Nor were these the only shocks that Will’s view of the wider world suffered. There were Sightless Ones among those who were let into the castle. Their nearest cloister stood not half a league distant from the castle, and when he enquired about it he was told that the duke’s family had paid for it to be built, and that it was maintained there at great annual cost to him.
The Fellows came into the castle from time to time to perform their strange rituals. They refused to celebrate the eight great days of the year that Gwydion had named – the two solstices that marked Midsummer and Ewle, the two equinoxes that marked the days of equal light and dark, and the four festive days of Sowain and Beltane, Imble and Lammastide.

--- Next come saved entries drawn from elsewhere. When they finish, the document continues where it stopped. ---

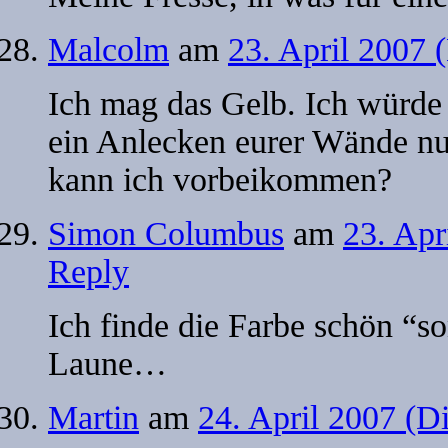
Malcolm
am
23. April 2007 
Ich mag das Gelb. Ich würde 
ein Anlecken eurer Wände nu
kann ich vorbeikommen?
Simon Columbus
am
23. Apr
Reply
Ich finde die Farbe schön “
Laune…
Martin
am
24. April 2007 (D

At Foderingham the duke’s family celebrated lesser days, not the important ones that were set by the great motions of the sky, but ones named after men, and mostly dead Elders of the Fellowship at that, men such as Ilbyn the Perfect or Swythen the Martyr.
And when the day of a true festival did come around, it was called by another name, one given to it by the Sightless Ones to glorify themselves, and none of the proper observances were kept. There were no jolly games, no feasting, just hunger all day long and a dull parade of Fellows decked in golden robes who moaned as they walked along. Will suspected that the fasting days had been deliberately set down to supplant what had gone before, so folk would come eventually to forget the Old Ways altogether.
As for Will himself, there was little at Foderingham that he could call fun. He missed Gwydion’s company more than he could say, for after the time they had spent together the wizard’s going away felt like losing a part of himself. And though Edward and Edmund were not as bad as he had first thought, neither of them seemed to know anything worthwhile about the world.